Peppery Swordfish:  Multiple colored peppercorns spice up this steak-y fish. As with many things- butter is your friend here. To start and finish the meat. Butter is always your BFF but especially here.

Swordfish Marsala: The classic mushroom sauce is a dream with this meaty fish. 

Pasta with Spinach and Squash: This pasta uses the squash as the cream sauce, very inventive and low-calorie for responsible pasta eating. We say to heck with that and added butter and cheese anyway. Live a little, jeez.

Mushroom Potato Gratin: Speaking of butter and cream , this dish. Its listed as a side dish but we don't need anything else. Except maybe a lovely glass of full bodied red.

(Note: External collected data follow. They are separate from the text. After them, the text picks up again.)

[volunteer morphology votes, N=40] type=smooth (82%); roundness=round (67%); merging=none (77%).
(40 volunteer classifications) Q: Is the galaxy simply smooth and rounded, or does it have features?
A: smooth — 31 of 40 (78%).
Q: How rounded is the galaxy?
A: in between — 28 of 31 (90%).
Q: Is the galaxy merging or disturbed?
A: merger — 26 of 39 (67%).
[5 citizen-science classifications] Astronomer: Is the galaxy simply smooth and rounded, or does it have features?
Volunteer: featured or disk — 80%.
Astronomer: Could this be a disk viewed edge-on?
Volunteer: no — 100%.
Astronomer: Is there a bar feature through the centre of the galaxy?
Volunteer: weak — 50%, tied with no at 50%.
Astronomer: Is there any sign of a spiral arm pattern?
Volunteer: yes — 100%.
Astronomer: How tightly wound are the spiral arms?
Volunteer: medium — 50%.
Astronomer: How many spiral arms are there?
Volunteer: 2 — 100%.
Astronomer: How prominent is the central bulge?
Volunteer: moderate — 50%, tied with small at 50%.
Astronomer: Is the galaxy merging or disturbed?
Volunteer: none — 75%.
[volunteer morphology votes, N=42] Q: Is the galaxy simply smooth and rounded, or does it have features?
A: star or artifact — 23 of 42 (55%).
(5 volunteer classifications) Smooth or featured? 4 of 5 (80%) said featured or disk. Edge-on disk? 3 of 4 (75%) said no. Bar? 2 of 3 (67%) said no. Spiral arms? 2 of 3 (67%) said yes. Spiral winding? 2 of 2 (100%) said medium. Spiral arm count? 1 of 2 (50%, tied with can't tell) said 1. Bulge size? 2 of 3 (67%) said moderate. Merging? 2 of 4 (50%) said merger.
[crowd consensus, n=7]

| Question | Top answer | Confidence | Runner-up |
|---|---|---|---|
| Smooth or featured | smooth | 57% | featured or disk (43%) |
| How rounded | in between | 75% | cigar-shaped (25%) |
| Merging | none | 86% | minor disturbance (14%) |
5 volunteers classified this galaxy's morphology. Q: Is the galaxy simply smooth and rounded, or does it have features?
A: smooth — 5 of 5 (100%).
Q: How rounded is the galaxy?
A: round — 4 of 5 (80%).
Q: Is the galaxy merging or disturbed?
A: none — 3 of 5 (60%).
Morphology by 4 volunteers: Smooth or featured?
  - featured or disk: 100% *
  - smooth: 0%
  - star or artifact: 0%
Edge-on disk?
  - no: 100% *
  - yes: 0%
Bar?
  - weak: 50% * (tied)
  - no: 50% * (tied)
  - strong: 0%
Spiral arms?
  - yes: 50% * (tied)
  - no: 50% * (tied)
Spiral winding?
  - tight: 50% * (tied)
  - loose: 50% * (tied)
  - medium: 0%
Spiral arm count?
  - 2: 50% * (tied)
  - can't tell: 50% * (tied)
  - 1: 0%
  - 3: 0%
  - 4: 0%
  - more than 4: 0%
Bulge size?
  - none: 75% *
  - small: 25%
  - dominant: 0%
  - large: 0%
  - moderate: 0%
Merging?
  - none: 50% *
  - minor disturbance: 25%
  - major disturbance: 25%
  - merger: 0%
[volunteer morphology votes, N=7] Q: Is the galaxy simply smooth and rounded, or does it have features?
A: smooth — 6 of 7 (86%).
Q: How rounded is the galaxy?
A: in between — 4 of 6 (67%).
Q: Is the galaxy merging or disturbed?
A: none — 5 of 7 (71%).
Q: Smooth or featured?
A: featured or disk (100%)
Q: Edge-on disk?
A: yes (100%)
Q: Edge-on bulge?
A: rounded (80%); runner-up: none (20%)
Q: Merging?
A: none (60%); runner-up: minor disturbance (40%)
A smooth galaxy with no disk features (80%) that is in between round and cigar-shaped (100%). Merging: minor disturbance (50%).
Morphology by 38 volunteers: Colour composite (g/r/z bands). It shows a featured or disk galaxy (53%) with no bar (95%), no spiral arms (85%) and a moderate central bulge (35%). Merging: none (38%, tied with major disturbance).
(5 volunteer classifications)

Celery Root Puree: What the heck is that alien in your bag? Its a celery root. Marry it with some dairy and you have a delightfully light puree.

Feather Brook Farms pasta: This recipe is from Family Dinner packing and delivery rock-star Shannon. Shannon not only has a Masters in Sustainability Science, she's also an amazing foodie and she happens to be Tad from Feather Brook Farms daughter. YES! That Tad, who brings  you the dopest chicken, chorizo and pork belly ever (among other things!). Brilliant minds like hers give us confidence in the future of the mission of what we do everyday.  Shannon lends her talents at Family Dinner and she also crafts awesome recipes to get more trick veggies into Dad's dinner plate. This one is from her: 

"I start by browning the chorizo and once that’s done I take it out and strain off the fat. In the same pan I then put a little little bit of butter and diced onions and garlic. While that’s cooking I dice up some peppers and add them to the pan. Following that I add in spinach and kale. I let those all have a fun time in the pan before adding in wedges of tomatoes (or cherry depending on what’s around) towards the end so they still maintain some of their original texture. I add the chorizo back on and mix it all together before pouring over penne pasta (have also done with spaghetti) and some good melting cheese on top!"

About Dad she writes : "Was this a sneaky way I tried to get him to eat more veggies? Absolutely!"